« Que sait-on du travail ? » : les usines du futur n’ont rien à envier à celles des « Temps modernes »
40 %. C’est l’ampleur de la chute des effectifs dans le secteur automobile français de 2004 à 2020. Soit 130 000 emplois perdus sur cette période qui coïncident avec un transfert de production par délocalisations successives en Europe de l’Est, en Espagne, au Portugal, en Turquie, au Maroc.
Dans le cadre du projet de médiation scientifique « Que sait-on du travail ? » du Laboratoire interdisciplinaire d’évaluation des politiques publiques (Liepp), diffusé en collaboration avec les Presses de Sciences Po sur la chaîne Emploi du site Lemonde.fr, le sociologue du travail Juan Sebastian Carbonell démontre comment la mondialisation et la modernisation du secteur ont dégradé les conditions de travail : en renforçant le chantage à l’emploi et en introduisant le management par le stress.

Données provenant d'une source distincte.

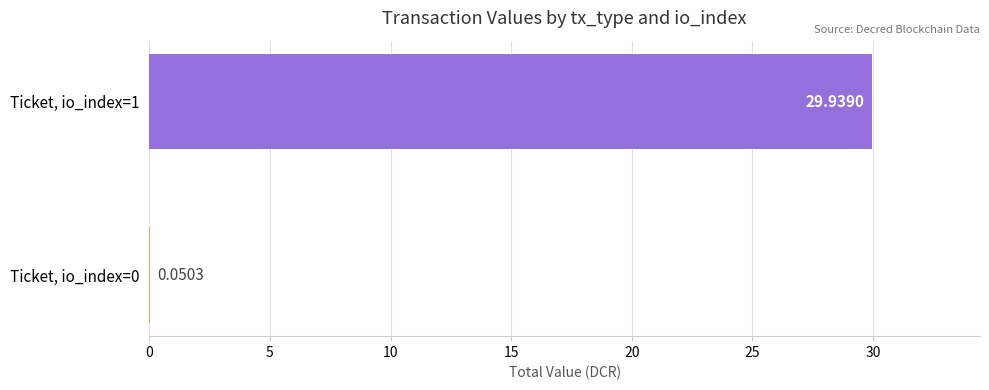

At which label is the value closest to 14?

Ticket, io_index=0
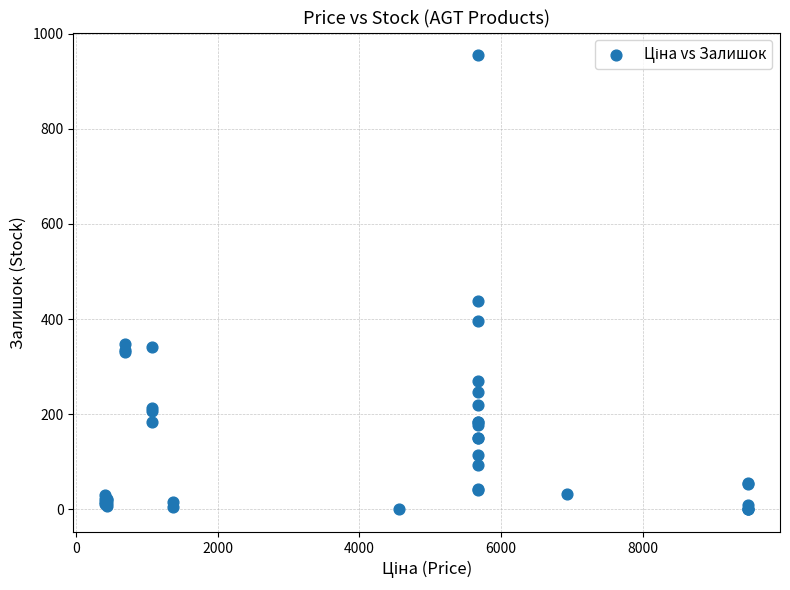

What Y value in the scatter plot is closest to 477?

439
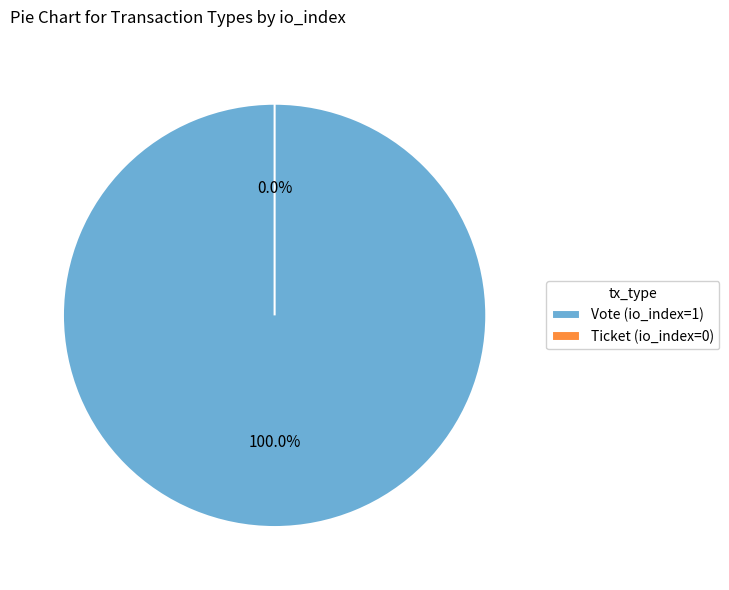

To the nearest percent, what is the difference between the largest and smallest slice percentages?

100%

En effet, les délocalisations se sont accompagnées de restructurations avec de nouveaux impératifs financiers. C’est alors que « le chantage au maintien de l’emploi en France est devenu un puissant levier entre les mains des constructeurs lorsqu’il s’agit de revoir à la baisse les conditions de travail », souligne le sociologue. Pour faire la chasse aux petites économies et aux gains de productivité, les entreprises ont opèré à de profonds changements dans les organisations de travail en introduisant le lean dans les usines.
Cette méthode de management inspirée du « Toyotisme » promet une production au plus juste de ce que demande le marché en évitant le gaspillage et en limitant les stocks grâce à l’adaptabilité des salariés en poste et au soutien des intérimaires. « Lorsque Toyota s’installe dans le nord de la France et monte en cadence la production de la Yaris en 2004, un ouvrier sur quatre est intérimaire ou en CDD », illustre M. Carbonell.
L’évolution législative a encadré le mouvement. Les « accords de compétitivité » en 2008, puis ceux du « maintien dans l’emploi » en 2013, ceux de « préservation ou de développement de l’emploi » en 2016, et enfin « de performance collective » en 2017 ont facilité l’extension du temps de travail parfois sans contrepartie ou presque.
Dans l’industrie automobile, ils ont ainsi donné naissance à l’overtime. Des demi-heures ou des heures supplémentaires annoncées parfois la veille, parfois le jour même pour absorber les variations de la demande, les pannes et les ruptures d’approvisionnement. Concrètement, ces changements n’ont pas apporté la zénitude promise aux salariés, mais des journées à rallonge, des horaires imprévisibles, une surveillance entre les ouvriers et une dynamique accusatoire.